### How to complete this task
Where the line with "3. **Concurrent Operations**: Thread" appears below, start writing out lines exactly, and finish with the line with "The frontend will", which is included; write out nothing else.

### Available data
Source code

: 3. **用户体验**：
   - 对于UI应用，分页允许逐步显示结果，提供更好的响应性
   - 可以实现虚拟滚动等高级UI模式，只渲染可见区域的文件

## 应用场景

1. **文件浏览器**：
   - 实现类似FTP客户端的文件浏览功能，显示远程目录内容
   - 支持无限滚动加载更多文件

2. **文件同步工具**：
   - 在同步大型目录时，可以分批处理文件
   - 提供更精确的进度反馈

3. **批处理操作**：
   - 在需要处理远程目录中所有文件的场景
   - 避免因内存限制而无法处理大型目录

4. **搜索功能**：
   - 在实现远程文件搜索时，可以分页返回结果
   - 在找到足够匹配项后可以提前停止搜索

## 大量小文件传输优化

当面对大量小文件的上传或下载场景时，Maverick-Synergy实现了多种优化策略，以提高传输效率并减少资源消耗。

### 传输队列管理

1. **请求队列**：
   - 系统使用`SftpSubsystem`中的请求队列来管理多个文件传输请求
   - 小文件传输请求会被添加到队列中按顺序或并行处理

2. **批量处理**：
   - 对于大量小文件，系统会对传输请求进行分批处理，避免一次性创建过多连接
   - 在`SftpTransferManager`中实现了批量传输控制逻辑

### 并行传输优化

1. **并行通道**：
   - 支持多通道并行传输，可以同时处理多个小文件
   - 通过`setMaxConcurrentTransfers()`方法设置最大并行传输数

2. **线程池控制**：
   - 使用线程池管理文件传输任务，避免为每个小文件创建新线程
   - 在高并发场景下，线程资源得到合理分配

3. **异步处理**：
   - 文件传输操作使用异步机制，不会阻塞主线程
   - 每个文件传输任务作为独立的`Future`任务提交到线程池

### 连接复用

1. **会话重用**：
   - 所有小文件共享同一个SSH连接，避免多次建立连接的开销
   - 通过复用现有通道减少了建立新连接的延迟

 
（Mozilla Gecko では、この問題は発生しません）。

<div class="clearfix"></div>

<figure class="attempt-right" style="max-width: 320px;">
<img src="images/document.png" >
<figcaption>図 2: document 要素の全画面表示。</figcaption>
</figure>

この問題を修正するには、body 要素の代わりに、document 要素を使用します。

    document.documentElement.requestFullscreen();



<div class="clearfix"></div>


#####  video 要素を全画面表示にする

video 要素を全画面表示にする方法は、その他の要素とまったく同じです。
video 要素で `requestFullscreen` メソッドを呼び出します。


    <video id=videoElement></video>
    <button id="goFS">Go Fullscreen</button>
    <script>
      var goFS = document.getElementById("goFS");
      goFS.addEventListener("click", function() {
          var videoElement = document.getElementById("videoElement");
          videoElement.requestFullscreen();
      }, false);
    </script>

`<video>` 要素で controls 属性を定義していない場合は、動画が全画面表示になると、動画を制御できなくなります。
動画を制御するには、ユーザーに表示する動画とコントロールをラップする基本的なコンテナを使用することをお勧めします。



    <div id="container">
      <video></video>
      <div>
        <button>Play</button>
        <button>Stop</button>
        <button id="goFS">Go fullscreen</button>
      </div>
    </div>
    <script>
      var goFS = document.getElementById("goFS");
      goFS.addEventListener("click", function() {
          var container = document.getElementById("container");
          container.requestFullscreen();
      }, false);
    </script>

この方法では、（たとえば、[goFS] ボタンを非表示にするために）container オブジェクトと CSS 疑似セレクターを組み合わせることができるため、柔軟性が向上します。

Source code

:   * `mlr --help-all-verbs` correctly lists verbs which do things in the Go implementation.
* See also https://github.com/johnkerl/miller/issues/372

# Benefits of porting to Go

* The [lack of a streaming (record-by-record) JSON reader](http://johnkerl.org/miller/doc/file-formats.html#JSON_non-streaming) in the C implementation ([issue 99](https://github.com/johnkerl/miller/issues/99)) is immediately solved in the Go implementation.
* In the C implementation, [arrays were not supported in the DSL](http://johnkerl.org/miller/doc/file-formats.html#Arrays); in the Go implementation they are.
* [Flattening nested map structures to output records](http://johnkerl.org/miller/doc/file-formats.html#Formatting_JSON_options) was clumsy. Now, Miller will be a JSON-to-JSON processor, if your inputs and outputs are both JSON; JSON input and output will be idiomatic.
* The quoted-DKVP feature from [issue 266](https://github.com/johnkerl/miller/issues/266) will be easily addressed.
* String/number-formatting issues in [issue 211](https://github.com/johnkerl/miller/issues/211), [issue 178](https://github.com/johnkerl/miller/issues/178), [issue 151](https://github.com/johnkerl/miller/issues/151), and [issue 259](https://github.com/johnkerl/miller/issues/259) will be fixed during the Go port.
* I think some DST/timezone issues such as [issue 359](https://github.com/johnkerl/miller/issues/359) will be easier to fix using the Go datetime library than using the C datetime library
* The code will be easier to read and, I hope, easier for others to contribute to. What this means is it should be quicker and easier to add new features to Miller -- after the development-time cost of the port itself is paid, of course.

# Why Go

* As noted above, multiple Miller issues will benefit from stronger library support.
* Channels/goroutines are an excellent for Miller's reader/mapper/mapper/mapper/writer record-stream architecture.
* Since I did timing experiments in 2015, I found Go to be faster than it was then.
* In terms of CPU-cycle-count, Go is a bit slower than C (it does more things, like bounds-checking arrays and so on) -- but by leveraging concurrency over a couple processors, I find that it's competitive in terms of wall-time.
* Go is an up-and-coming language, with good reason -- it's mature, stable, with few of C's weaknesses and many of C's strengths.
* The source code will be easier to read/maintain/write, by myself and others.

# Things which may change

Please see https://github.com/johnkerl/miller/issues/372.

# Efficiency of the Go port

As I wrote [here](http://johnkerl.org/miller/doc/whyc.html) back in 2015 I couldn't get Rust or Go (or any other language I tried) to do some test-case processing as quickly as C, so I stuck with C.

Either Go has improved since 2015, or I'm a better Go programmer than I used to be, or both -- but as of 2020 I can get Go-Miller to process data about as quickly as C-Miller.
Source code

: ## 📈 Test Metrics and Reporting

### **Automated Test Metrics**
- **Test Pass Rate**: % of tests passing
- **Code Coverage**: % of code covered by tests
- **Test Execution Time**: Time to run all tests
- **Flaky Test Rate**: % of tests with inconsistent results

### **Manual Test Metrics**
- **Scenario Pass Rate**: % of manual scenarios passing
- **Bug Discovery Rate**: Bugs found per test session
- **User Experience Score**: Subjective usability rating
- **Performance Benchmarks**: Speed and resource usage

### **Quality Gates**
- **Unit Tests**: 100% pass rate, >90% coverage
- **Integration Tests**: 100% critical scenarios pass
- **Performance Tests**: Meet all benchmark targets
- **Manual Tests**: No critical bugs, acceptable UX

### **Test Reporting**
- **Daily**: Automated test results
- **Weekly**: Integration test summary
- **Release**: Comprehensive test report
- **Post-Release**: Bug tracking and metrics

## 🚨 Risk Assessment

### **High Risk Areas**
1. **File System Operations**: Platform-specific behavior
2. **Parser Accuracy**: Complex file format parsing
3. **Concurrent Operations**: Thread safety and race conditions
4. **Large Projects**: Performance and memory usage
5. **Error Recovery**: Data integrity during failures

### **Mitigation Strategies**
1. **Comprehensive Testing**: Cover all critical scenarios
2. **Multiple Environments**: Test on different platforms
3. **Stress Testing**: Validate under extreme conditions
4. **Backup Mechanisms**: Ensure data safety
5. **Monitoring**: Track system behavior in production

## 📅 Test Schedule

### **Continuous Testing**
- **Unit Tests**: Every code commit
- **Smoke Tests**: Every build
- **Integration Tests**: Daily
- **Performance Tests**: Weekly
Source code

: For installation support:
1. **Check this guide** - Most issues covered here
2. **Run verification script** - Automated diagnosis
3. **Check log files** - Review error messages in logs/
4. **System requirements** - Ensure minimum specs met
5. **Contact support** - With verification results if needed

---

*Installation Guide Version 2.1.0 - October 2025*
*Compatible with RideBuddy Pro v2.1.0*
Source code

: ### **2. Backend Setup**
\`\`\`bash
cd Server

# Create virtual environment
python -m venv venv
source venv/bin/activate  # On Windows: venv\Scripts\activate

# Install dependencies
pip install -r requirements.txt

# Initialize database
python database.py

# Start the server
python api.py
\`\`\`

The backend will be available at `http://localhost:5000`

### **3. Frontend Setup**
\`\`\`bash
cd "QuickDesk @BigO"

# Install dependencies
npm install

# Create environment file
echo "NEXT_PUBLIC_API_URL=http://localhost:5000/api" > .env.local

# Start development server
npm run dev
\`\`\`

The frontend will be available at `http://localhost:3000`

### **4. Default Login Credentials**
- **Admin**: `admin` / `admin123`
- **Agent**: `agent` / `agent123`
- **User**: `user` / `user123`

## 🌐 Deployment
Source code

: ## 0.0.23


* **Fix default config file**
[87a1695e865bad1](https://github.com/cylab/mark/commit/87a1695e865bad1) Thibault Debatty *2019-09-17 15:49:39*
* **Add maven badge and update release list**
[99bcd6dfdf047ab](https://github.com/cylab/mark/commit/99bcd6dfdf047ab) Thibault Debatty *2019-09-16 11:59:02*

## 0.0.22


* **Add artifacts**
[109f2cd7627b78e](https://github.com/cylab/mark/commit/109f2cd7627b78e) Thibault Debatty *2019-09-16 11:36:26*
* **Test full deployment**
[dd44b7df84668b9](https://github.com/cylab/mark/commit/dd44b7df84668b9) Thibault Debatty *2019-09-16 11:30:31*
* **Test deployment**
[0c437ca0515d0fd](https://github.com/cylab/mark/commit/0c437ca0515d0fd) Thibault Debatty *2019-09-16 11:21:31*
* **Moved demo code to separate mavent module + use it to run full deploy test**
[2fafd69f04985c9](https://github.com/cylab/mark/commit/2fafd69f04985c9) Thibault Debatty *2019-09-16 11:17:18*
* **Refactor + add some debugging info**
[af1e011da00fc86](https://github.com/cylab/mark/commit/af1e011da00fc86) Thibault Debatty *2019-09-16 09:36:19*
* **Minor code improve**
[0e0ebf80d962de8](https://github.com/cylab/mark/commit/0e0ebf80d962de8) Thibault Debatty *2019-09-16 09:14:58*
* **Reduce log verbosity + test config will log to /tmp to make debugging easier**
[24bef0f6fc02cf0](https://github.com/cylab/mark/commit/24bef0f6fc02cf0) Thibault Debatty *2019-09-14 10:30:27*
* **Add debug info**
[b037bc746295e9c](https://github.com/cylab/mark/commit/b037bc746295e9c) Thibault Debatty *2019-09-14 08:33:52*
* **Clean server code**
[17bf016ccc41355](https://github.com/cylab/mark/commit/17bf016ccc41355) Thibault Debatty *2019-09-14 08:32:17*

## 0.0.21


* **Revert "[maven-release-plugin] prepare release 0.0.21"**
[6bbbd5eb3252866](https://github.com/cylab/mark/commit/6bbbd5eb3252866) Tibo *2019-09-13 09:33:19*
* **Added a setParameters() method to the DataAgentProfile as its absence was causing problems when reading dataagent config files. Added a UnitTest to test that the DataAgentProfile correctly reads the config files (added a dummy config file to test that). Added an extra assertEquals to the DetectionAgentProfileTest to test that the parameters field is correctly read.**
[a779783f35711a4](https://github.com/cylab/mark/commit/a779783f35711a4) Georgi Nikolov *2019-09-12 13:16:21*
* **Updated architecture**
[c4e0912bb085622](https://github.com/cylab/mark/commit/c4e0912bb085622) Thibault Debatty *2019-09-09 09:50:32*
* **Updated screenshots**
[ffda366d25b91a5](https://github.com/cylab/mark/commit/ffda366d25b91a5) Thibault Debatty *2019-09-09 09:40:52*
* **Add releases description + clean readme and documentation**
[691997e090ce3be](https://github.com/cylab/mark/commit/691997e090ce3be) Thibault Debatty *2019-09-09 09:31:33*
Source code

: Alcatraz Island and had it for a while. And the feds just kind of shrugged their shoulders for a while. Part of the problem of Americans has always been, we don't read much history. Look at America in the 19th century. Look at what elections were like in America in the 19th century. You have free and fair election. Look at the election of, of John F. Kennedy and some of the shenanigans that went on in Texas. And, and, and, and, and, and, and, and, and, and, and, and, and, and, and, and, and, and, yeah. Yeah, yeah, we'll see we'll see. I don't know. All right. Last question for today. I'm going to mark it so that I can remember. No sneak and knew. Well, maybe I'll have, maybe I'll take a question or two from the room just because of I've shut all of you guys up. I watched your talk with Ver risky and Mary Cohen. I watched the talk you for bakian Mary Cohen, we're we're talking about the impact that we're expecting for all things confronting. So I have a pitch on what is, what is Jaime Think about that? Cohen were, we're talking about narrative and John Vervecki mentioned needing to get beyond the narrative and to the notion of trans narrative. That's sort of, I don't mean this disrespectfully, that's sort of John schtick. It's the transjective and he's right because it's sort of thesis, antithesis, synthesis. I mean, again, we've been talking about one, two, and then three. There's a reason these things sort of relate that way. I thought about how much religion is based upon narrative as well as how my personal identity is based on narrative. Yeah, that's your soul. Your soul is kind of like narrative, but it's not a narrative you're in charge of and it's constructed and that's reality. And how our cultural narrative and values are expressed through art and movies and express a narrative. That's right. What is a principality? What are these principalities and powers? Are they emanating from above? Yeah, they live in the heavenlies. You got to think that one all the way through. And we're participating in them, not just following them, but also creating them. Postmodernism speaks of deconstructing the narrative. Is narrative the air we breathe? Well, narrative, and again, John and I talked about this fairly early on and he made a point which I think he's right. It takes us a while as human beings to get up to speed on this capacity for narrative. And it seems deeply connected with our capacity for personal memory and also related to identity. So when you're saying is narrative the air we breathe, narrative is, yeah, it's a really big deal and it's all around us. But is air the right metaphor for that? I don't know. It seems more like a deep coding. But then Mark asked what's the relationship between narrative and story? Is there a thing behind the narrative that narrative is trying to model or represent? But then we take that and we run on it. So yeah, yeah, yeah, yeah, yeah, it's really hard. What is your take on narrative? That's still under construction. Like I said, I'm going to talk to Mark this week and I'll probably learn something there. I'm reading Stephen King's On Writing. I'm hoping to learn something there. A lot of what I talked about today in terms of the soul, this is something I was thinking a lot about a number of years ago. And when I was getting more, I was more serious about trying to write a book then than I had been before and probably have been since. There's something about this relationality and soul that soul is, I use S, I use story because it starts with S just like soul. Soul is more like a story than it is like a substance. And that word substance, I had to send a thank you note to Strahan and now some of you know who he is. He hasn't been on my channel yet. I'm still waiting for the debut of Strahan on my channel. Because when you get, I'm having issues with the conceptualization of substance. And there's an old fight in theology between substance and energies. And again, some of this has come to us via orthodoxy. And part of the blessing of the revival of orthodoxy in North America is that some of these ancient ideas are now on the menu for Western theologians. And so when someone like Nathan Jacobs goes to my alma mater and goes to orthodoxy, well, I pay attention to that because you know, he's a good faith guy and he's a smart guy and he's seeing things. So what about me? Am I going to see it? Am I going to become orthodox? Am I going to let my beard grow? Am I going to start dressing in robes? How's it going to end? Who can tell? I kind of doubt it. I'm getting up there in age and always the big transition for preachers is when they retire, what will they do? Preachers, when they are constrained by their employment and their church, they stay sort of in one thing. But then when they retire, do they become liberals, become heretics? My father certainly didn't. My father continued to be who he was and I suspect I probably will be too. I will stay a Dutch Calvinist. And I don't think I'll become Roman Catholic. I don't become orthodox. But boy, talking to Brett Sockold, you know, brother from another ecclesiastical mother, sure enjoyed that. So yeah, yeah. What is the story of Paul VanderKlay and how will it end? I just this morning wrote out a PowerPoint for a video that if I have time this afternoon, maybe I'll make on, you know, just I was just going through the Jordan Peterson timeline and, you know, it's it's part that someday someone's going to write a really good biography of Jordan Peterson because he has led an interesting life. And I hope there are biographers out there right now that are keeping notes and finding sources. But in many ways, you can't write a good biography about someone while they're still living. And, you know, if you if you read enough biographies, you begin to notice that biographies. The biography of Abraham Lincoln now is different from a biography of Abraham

### Exercise answer
3. **Concurrent Operations**: Thread safety and race conditions
4. **Large Projects**: Performance and memory usage
5. **Error Recovery**: Data integrity during failures

### **Mitigation Strategies**
1. **Comprehensive Testing**: Cover all critical scenarios
2. **Multiple Environments**: Test on different platforms
3. **Stress Testing**: Validate under extreme conditions
4. **Backup Mechanisms**: Ensure data safety
5. **Monitoring**: Track system behavior in production

## 📅 Test Schedule

### **Continuous Testing**
- **Unit Tests**: Every code commit
- **Smoke Tests**: Every build
- **Integration Tests**: Daily
- **Performance Tests**: Weekly
Source code

: For installation support:
1. **Check this guide** - Most issues covered here
2. **Run verification script** - Automated diagnosis
3. **Check log files** - Review error messages in logs/
4. **System requirements** - Ensure minimum specs met
5. **Contact support** - With verification results if needed

---

*Installation Guide Version 2.1.0 - October 2025*
*Compatible with RideBuddy Pro v2.1.0*
Source code

: ### **2. Backend Setup**
\`\`\`bash
cd Server

# Create virtual environment
python -m venv venv
source venv/bin/activate  # On Windows: venv\Scripts\activate

# Install dependencies
pip install -r requirements.txt

# Initialize database
python database.py

# Start the server
python api.py
\`\`\`

The backend will be available at `http://localhost:5000`

### **3. Frontend Setup**
\`\`\`bash
cd "QuickDesk @BigO"

# Install dependencies
npm install

# Create environment file
echo "NEXT_PUBLIC_API_URL=http://localhost:5000/api" > .env.local

# Start development server
npm run dev
\`\`\`

The frontend will be available at `http://localhost:3000`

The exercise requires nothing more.